Hi

I have been using webserver_auth to automatically authenticate users, it has worked ok, but now I have finally configured LDAP Integration instead. We use Active Directory.
My problem is that all my users have accounts in Drupal (username, for instance: mkl )
My Active Directory sAMAccountname is the same name: mkl

When I try to log in to my site I get:

Another user already exists in this system with the same login name. You should contact the system's administrator in order to solve this conflict. 
Sorry. Unrecognized username or password. Have you forgotten your password? 

Which in most cases would be correct, however, I can not delete my users, because all the material they have created would "disappear" (no access until I manually change uid for the nodes which would take a looong while)

What I wanna do is to manually or automatically replace the users without deleting them. mkl drupal should become mkl ldap. (i only use ldap no drupal database)
So in my head, if the user exists in drupal database, LDAP-Integration should update that user instead of giving that error.

Is this something that anyone would be able to help me with?

/Michael Karlsson

I might add that LDAP works perfectly if the user doesn't exist.

Comments

rooey’s picture

We ran into the same problem.

Our solution was to re-name all of the existing users who already had ownership of a node to webauth_username and delete the rest.

After folks logged in through LDAP we looked for any webauth_usernames matching the users name and renamed them - deleting the old user.

Painful, but it worked.

Although we'd really like to see this functionality added.

geste’s picture

I mentioned this earlier today in this thread before spotting this earlier thread.

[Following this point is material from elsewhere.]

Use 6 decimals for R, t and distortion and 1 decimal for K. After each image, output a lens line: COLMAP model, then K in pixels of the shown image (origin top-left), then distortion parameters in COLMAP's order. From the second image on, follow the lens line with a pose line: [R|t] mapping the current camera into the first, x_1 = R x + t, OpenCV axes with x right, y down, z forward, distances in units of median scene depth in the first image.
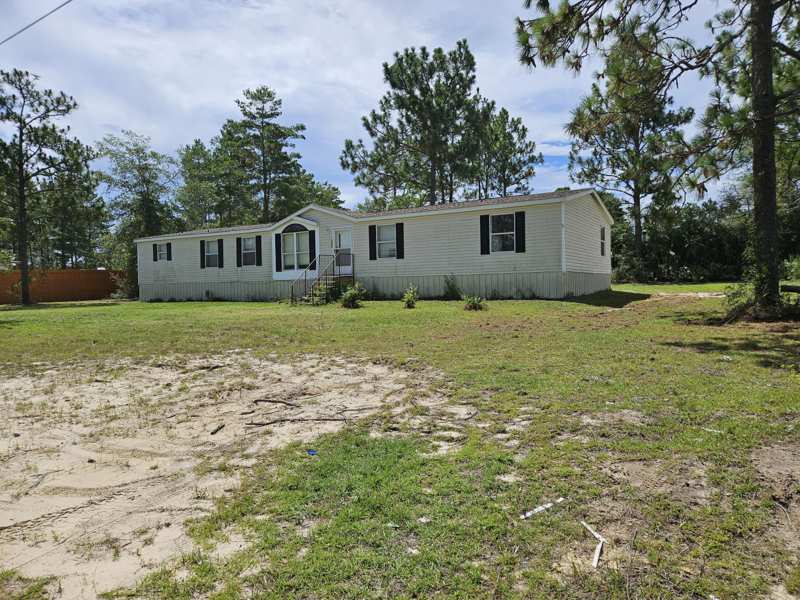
lens RADIAL K [[519.3, 0, 412.8], [0, 519.3, 278.8], [0, 0, 1]] dist [0.038594, -0.001628]
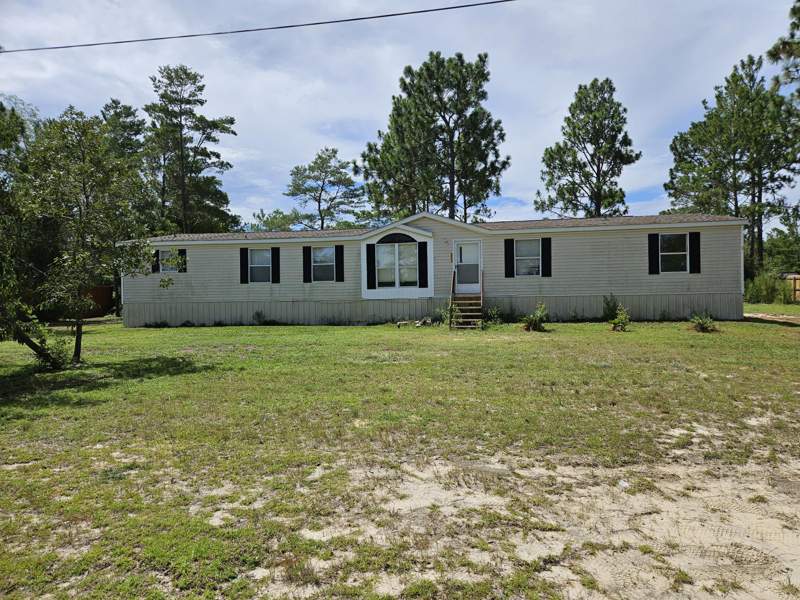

It would seem like there must be a way to do this systematically with some database updates rather than the hassle you went through

I am planning on keeping Webserver_auth active as it uses the university-wide Pubcookie service (very popular with users). I am, however, trying to figure out how to make my Drupal map local LDAP groups into Drupal roles. So part of my problem might be to make my users *look* like LDAP users even though they aren't authentifying to LDAP. I foresee the possibility of having to fix up about 400 user accounts to make this work.

Jim

junyor’s picture

claar’s picture

Title: How do I change a drupal user to become an LDAP user? » LDAP should merge username conflicts
Version: 5.x-1.3 » 6.x-1.x-dev
Category: support » feature

I'm having the same problem -- somehow I have local user accounts with the same name as LDAP accounts.

It seems to me that the LDAP integration should merge the two accounts.

Renee S’s picture

I had a few users set up locally, and they were able to log in using our LDAP, but only in LDAP Only mode - it merged the accounts (you can see the difference in the data field of the user database) correctly. When I switch to mixed mode, it fails. The described behaviour is that it merges and checks the LDAP if Drupal auth fails.

claar’s picture

Category: feature » support
Status: Active » Fixed

Ah -- I didn't notice that the LDAP module has two settings which affect this behavior:

Choose authentication mode: *
Mixed mode. The LDAP authentication is performed only if Drupal authentication fails
LDAP directory only

Choose user conflict resolve procedure: *
Disallow login and log the conflict
Associate local account with the LDAP entry

It looks like the built-in options already implement what's needed.

Status: Fixed » Closed (fixed)

Automatically closed -- issue fixed for 2 weeks with no activity.